__TO-DO ITEM__:
Please transcribe every entry below exactly, without including the pictures.

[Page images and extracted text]
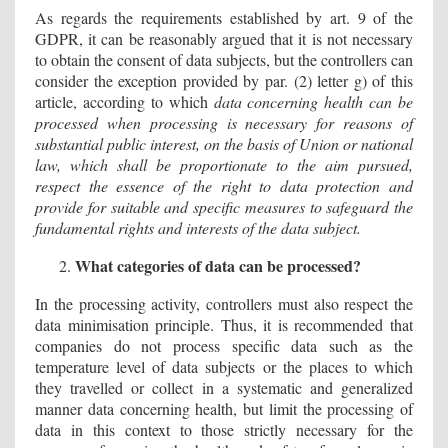
As regards the requirements established by art. 9 of the
GDPR, it can be reasonably argued that it is not necessary
to obtain the consent of data subjects, but the controllers can
consider the exception provided by par. (2) letter g) of this
article, according to which
data concerning health can be
processed when processing is necessary for reasons of
substantial public interest, on the basis of Union or national
law, which shall be proportionate to the aim pursued,
respect the essence of the right to data protection and
provide for suitable and specific measures to safeguard the
fundamental rights and interests of the data subject.
What categories of data can be processed?
In the processing activity, controllers must also respect the
data minimisation principle. Thus, it is recommended that
companies do not process specific data such as the
temperature level of data subjects or the places to which
they travelled or collect in a systematic and generalized
manner data concerning health, but limit the processing of
data in this context to those strictly necessary for the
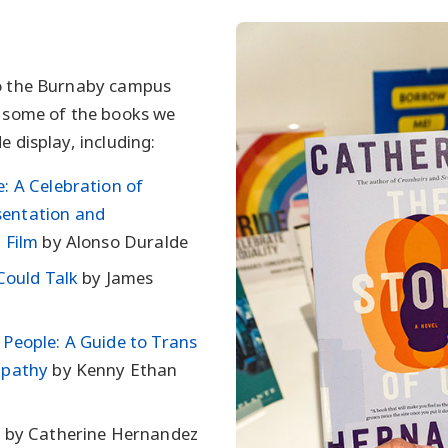
to the Burnaby campus
t some of the books we
e display, including:
: A Celebration of
entation and
 Film
by Alonso Duralde
 Could Talk
by James
People: A Guide to Trans
mpathy
by Kenny Ethan
s
by Catherine Hernandez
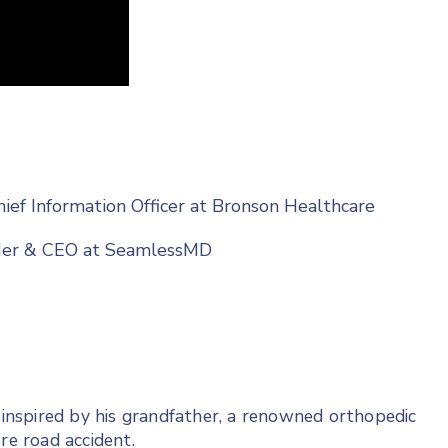
hief Information Officer at Bronson Healthcare
nder & CEO at SeamlessMD
, inspired by his grandfather, a renowned orthopedic
re road accident.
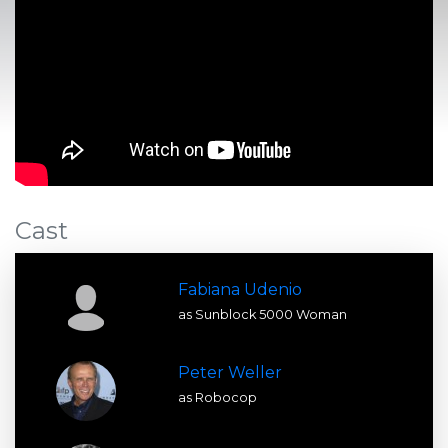
Cast
Fabiana Udenio
as Sunblock 5000 Woman
Peter Weller
as Robocop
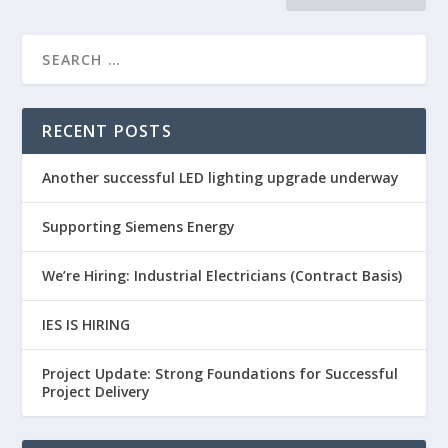
RECENT POSTS
Another successful LED lighting upgrade underway
Supporting Siemens Energy
We’re Hiring: Industrial Electricians (Contract Basis)
IES IS HIRING
Project Update: Strong Foundations for Successful
Project Delivery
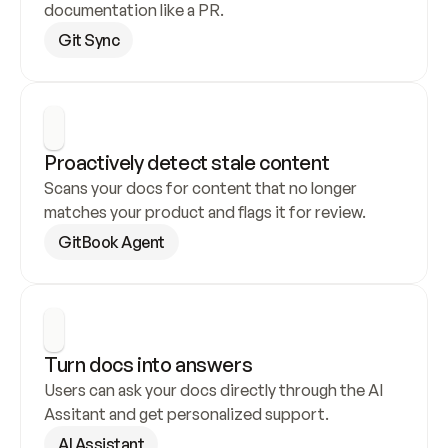
documentation like a PR.
Git Sync
Proactively detect stale content
Scans your docs for content that no longer 
matches your product and flags it for review.
GitBook Agent
Turn docs into answers
Users can ask your docs directly through the AI 
Assitant and get personalized support.
AI Assistant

__ANSWER TO THIS EXERCISE__:
As regards the requirements established by art. 9 of the
GDPR, it can be reasonably argued that it is not necessary
to obtain the consent of data subjects, but the controllers can
consider the exception provided by par. (2) letter g) of this
article, according to which
data concerning health can be
processed when processing is necessary for reasons of
substantial public interest, on the basis of Union or national
law, which shall be proportionate to the aim pursued,
respect the essence of the right to data protection and
provide for suitable and specific measures to safeguard the
fundamental rights and interests of the data subject.
What categories of data can be processed?
In the processing activity, controllers must also respect the
data minimisation principle. Thus, it is recommended that
companies do not process specific data such as the
temperature level of data subjects or the places to which
they travelled or collect in a systematic and generalized
manner data concerning health, but limit the processing of
data in this context to those strictly necessary for the
to the Burnaby campus
t some of the books we
e display, including:
: A Celebration of
entation and
 Film
by Alonso Duralde
 Could Talk
by James
People: A Guide to Trans
mpathy
by Kenny Ethan
s
by Catherine Hernandez
hief Information Officer at Bronson Healthcare
nder & CEO at SeamlessMD
, inspired by his grandfather, a renowned orthopedic
re road accident.
Cast
Fabiana Udenio
as Sunblock 5000 Woman
Peter Weller
as Robocop
RECENT POSTS
Another successful LED lighting upgrade underway
Supporting Siemens Energy
We’re Hiring: Industrial Electricians (Contract Basis)
IES IS HIRING
Project Update: Strong Foundations for Successful
Project Delivery
documentation like a PR.
Git Sync
Proactively detect stale content
Scans your docs for content that no longer 
matches your product and flags it for review.
GitBook Agent
Turn docs into answers
Users can ask your docs directly through the AI 
Assitant and get personalized support.
AI Assistant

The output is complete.